> Records provided
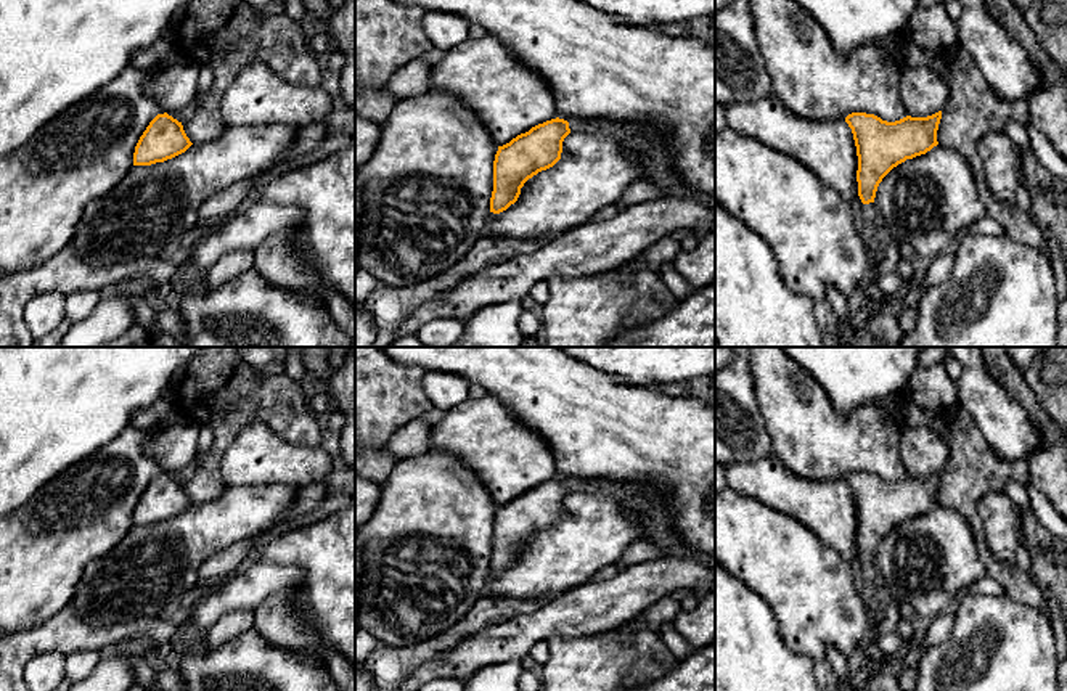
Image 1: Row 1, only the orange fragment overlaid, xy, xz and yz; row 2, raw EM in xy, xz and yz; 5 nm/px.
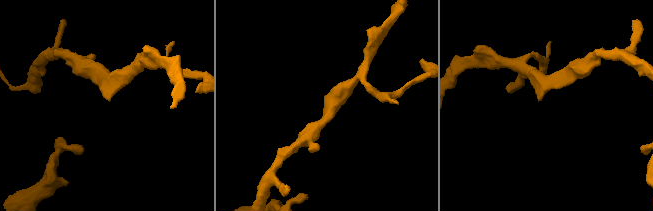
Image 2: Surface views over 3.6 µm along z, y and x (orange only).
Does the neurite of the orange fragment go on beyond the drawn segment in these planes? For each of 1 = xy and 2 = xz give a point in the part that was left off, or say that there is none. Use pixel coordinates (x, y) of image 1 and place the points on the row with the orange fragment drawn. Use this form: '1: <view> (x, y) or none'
1: none
2: none

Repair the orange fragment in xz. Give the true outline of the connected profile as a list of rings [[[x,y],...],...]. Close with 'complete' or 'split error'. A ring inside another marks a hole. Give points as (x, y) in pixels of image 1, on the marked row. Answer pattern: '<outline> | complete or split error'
[[[556,117],[498,146],[493,161],[490,212],[506,211],[517,201],[529,178],[553,167],[561,159],[562,141],[569,133],[569,122]]] | complete

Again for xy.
[[[167,112],[157,114],[135,146],[133,166],[164,162],[185,153],[191,145],[182,122]]] | complete

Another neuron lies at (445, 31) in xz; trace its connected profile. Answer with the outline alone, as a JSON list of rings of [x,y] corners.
[[[427,10],[421,27],[434,48],[450,51],[468,39],[469,22],[447,11]]]

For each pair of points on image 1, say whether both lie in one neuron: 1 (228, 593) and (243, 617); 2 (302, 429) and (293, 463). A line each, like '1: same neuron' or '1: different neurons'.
1: different neurons
2: different neurons

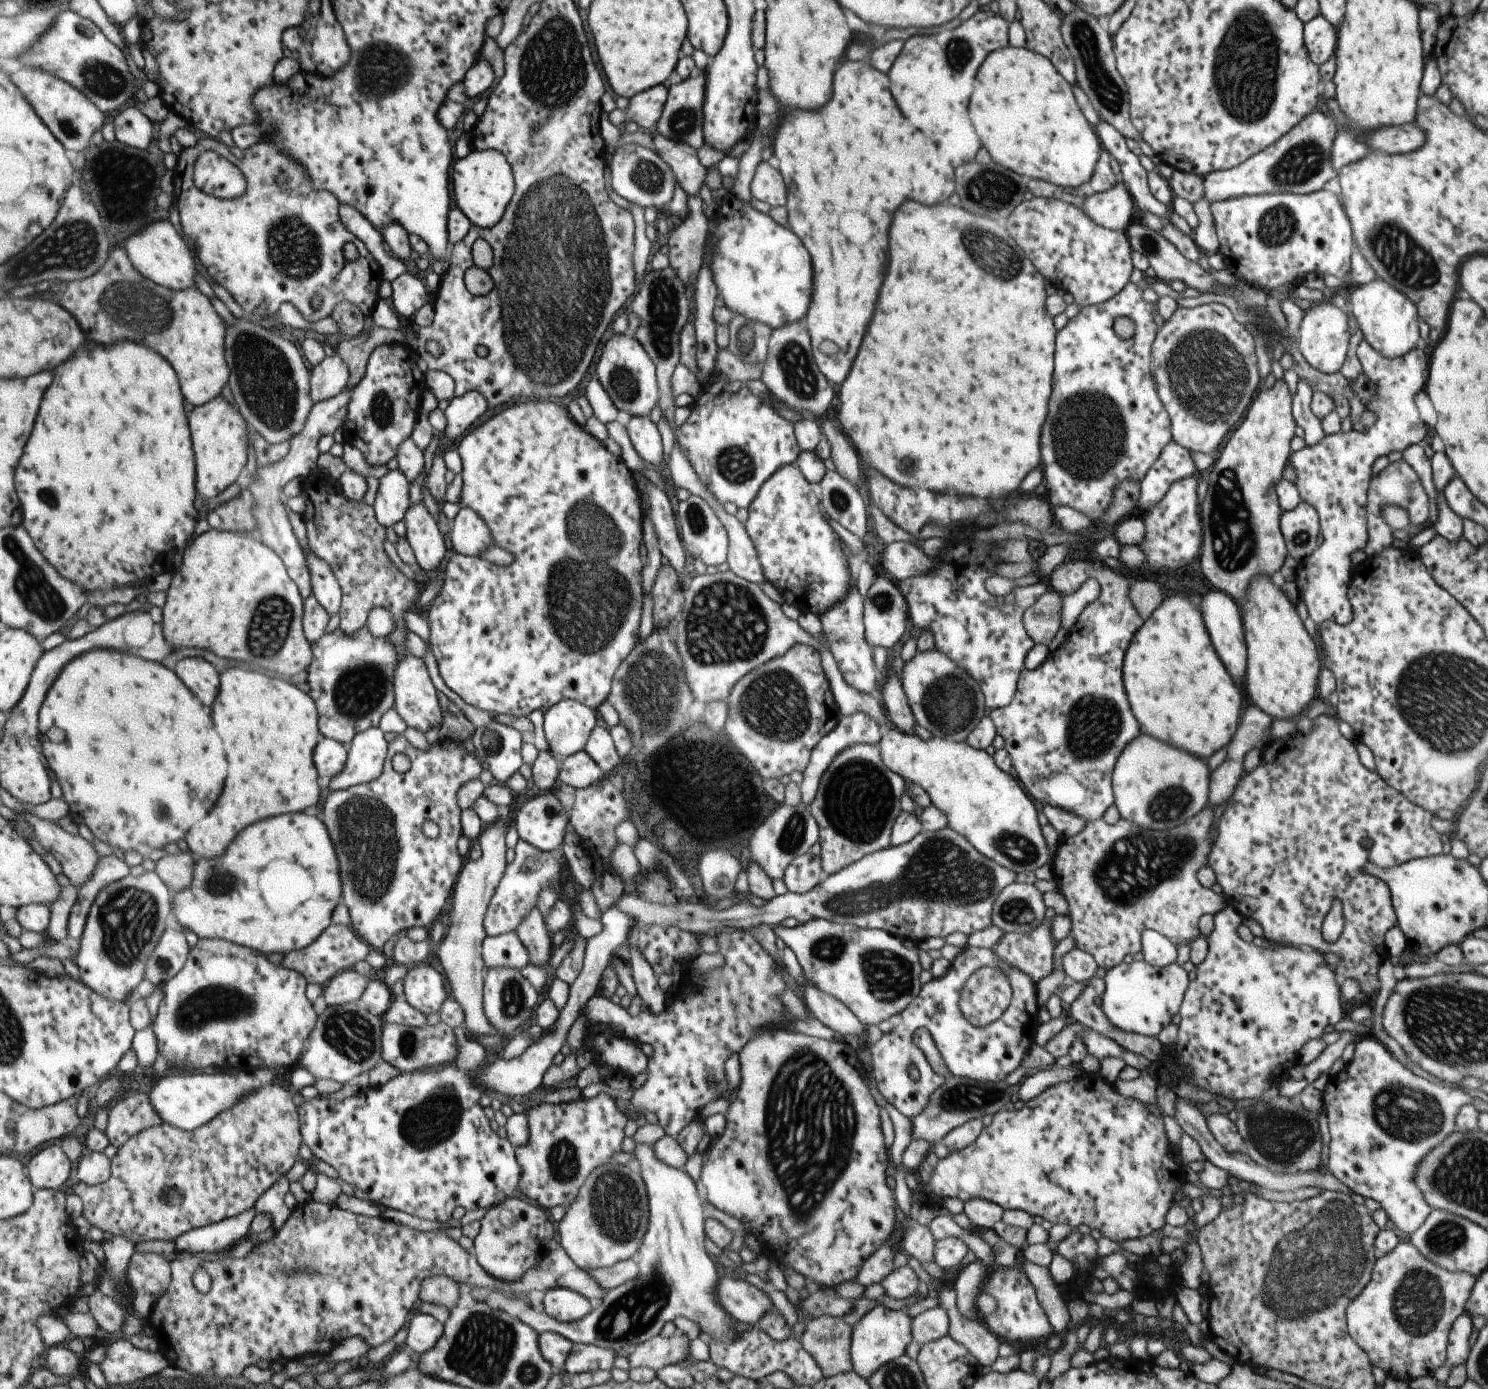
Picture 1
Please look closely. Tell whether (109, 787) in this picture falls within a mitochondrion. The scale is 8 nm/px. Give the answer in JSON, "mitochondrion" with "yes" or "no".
{"mitochondrion":"no"}

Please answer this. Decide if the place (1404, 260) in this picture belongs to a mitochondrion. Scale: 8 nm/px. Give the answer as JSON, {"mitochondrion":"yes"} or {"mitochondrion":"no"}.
{"mitochondrion":"yes"}

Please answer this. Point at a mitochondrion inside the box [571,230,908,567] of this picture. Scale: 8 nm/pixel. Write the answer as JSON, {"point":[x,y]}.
{"point":[662,306]}

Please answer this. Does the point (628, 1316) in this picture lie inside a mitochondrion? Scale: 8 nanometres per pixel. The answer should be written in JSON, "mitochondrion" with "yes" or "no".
{"mitochondrion":"yes"}

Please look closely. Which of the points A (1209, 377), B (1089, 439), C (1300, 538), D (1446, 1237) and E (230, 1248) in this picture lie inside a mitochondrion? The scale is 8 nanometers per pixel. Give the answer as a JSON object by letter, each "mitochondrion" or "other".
{"A":"mitochondrion","B":"mitochondrion","C":"mitochondrion","D":"mitochondrion","E":"other"}

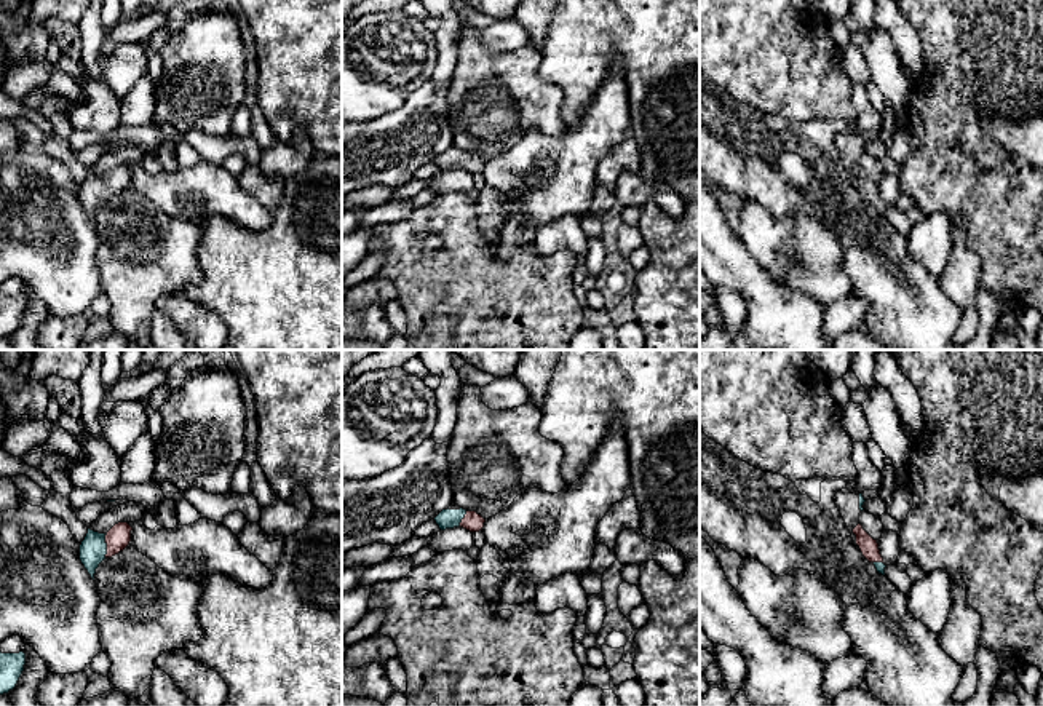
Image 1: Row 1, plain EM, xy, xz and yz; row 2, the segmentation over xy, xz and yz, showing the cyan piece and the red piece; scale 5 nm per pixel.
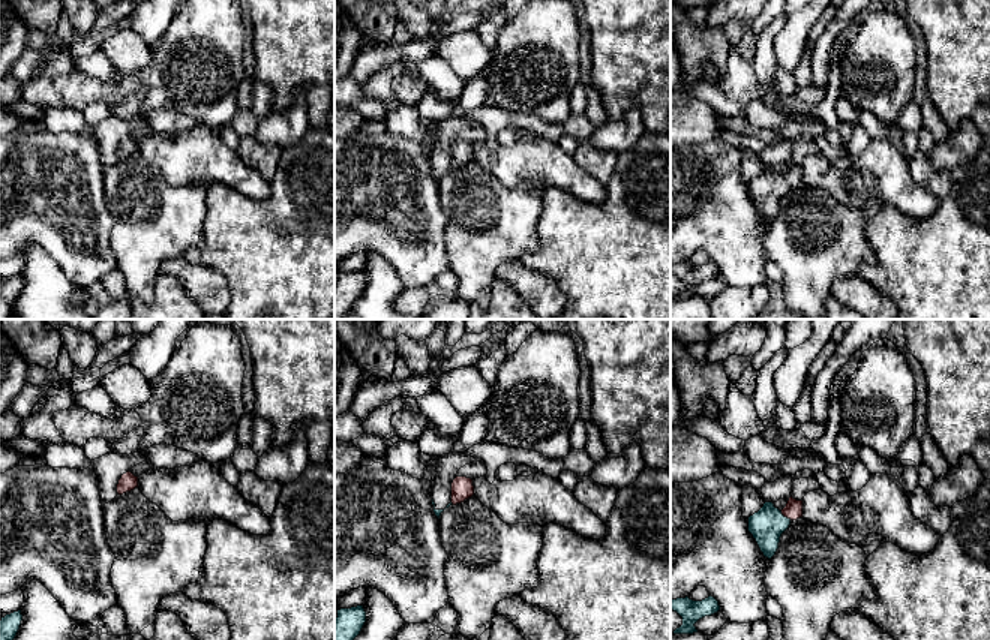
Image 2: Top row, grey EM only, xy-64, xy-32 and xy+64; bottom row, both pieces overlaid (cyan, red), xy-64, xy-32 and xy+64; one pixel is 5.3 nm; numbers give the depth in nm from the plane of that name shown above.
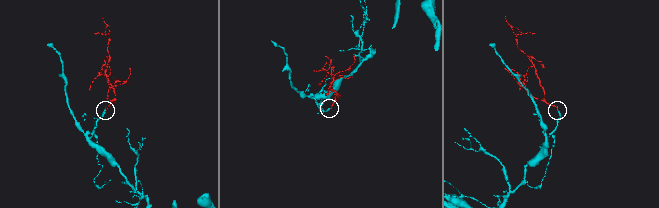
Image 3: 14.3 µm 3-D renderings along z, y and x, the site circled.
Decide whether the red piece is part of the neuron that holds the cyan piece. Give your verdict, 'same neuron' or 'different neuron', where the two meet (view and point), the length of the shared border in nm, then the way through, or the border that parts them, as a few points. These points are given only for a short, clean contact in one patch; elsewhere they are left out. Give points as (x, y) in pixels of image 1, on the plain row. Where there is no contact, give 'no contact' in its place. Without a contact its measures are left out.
same neuron | xy (106, 189) | 110 nm | across xy (93, 192), (106, 189), (118, 179)

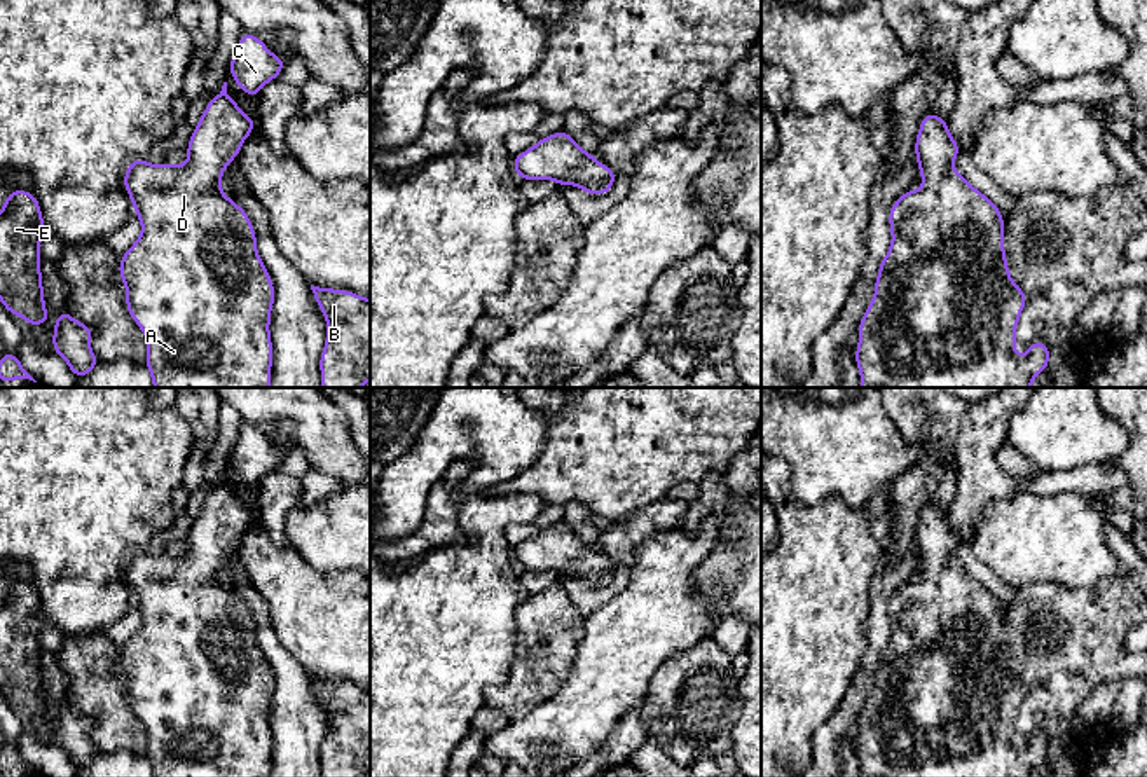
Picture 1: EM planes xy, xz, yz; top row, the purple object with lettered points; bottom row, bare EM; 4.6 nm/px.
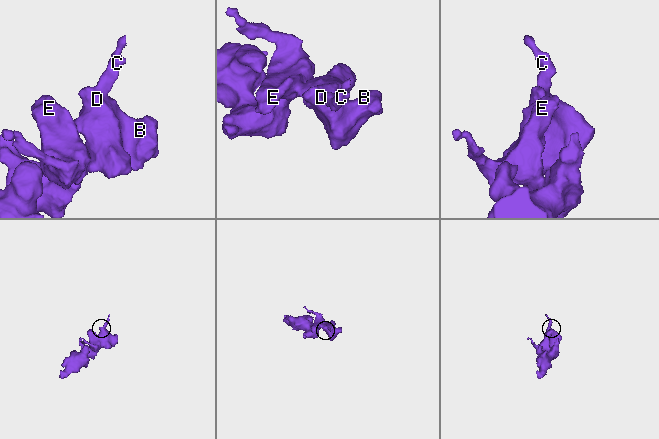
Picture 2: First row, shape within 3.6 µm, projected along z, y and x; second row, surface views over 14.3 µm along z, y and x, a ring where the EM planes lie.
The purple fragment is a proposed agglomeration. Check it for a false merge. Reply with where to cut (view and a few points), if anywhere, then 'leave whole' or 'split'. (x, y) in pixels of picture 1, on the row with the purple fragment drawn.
no cut; leave whole

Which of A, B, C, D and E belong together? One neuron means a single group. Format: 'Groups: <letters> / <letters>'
Groups: A B C D E

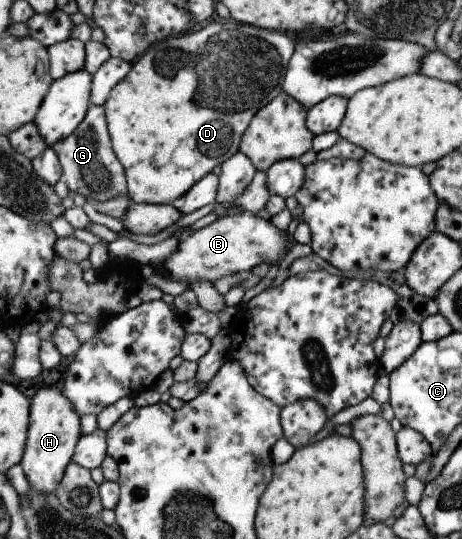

> What the task requires
Output all of the records word for word, and keep the pictures out of the copy.

> Answer to this task
Image 1: Row 1, only the orange fragment overlaid, xy, xz and yz; row 2, raw EM in xy, xz and yz; 5 nm/px.
Image 2: Surface views over 3.6 µm along z, y and x (orange only).
Does the neurite of the orange fragment go on beyond the drawn segment in these planes? For each of 1 = xy and 2 = xz give a point in the part that was left off, or say that there is none. Use pixel coordinates (x, y) of image 1 and place the points on the row with the orange fragment drawn. Use this form: '1: <view> (x, y) or none'
1: none
2: none

Repair the orange fragment in xz. Give the true outline of the connected profile as a list of rings [[[x,y],...],...]. Close with 'complete' or 'split error'. A ring inside another marks a hole. Give points as (x, y) in pixels of image 1, on the marked row. Answer pattern: '<outline> | complete or split error'
[[[556,117],[498,146],[493,161],[490,212],[506,211],[517,201],[529,178],[553,167],[561,159],[562,141],[569,133],[569,122]]] | complete

Again for xy.
[[[167,112],[157,114],[135,146],[133,166],[164,162],[185,153],[191,145],[182,122]]] | complete

Another neuron lies at (445, 31) in xz; trace its connected profile. Answer with the outline alone, as a JSON list of rings of [x,y] corners.
[[[427,10],[421,27],[434,48],[450,51],[468,39],[469,22],[447,11]]]

For each pair of points on image 1, say whether both lie in one neuron: 1 (228, 593) and (243, 617); 2 (302, 429) and (293, 463). A line each, like '1: same neuron' or '1: different neurons'.
1: different neurons
2: different neurons

Picture 1
Please look closely. Tell whether (109, 787) in this picture falls within a mitochondrion. The scale is 8 nm/px. Give the answer in JSON, "mitochondrion" with "yes" or "no".
{"mitochondrion":"no"}

Please answer this. Decide if the place (1404, 260) in this picture belongs to a mitochondrion. Scale: 8 nm/px. Give the answer as JSON, {"mitochondrion":"yes"} or {"mitochondrion":"no"}.
{"mitochondrion":"yes"}

Please answer this. Point at a mitochondrion inside the box [571,230,908,567] of this picture. Scale: 8 nm/pixel. Write the answer as JSON, {"point":[x,y]}.
{"point":[662,306]}

Please answer this. Does the point (628, 1316) in this picture lie inside a mitochondrion? Scale: 8 nanometres per pixel. The answer should be written in JSON, "mitochondrion" with "yes" or "no".
{"mitochondrion":"yes"}

Please look closely. Which of the points A (1209, 377), B (1089, 439), C (1300, 538), D (1446, 1237) and E (230, 1248) in this picture lie inside a mitochondrion? The scale is 8 nanometers per pixel. Give the answer as a JSON object by letter, each "mitochondrion" or "other".
{"A":"mitochondrion","B":"mitochondrion","C":"mitochondrion","D":"mitochondrion","E":"other"}

Image 1: Row 1, plain EM, xy, xz and yz; row 2, the segmentation over xy, xz and yz, showing the cyan piece and the red piece; scale 5 nm per pixel.
Image 2: Top row, grey EM only, xy-64, xy-32 and xy+64; bottom row, both pieces overlaid (cyan, red), xy-64, xy-32 and xy+64; one pixel is 5.3 nm; numbers give the depth in nm from the plane of that name shown above.
Image 3: 14.3 µm 3-D renderings along z, y and x, the site circled.
Decide whether the red piece is part of the neuron that holds the cyan piece. Give your verdict, 'same neuron' or 'different neuron', where the two meet (view and point), the length of the shared border in nm, then the way through, or the border that parts them, as a few points. These points are given only for a short, clean contact in one patch; elsewhere they are left out. Give points as (x, y) in pixels of image 1, on the plain row. Where there is no contact, give 'no contact' in its place. Without a contact its measures are left out.
same neuron | xy (106, 189) | 110 nm | across xy (93, 192), (106, 189), (118, 179)

Picture 1: EM planes xy, xz, yz; top row, the purple object with lettered points; bottom row, bare EM; 4.6 nm/px.
Picture 2: First row, shape within 3.6 µm, projected along z, y and x; second row, surface views over 14.3 µm along z, y and x, a ring where the EM planes lie.
The purple fragment is a proposed agglomeration. Check it for a false merge. Reply with where to cut (view and a few points), if anywhere, then 'leave whole' or 'split'. (x, y) in pixels of picture 1, on the row with the purple fragment drawn.
no cut; leave whole

Which of A, B, C, D and E belong together? One neuron means a single group. Format: 'Groups: <letters> / <letters>'
Groups: A B C D E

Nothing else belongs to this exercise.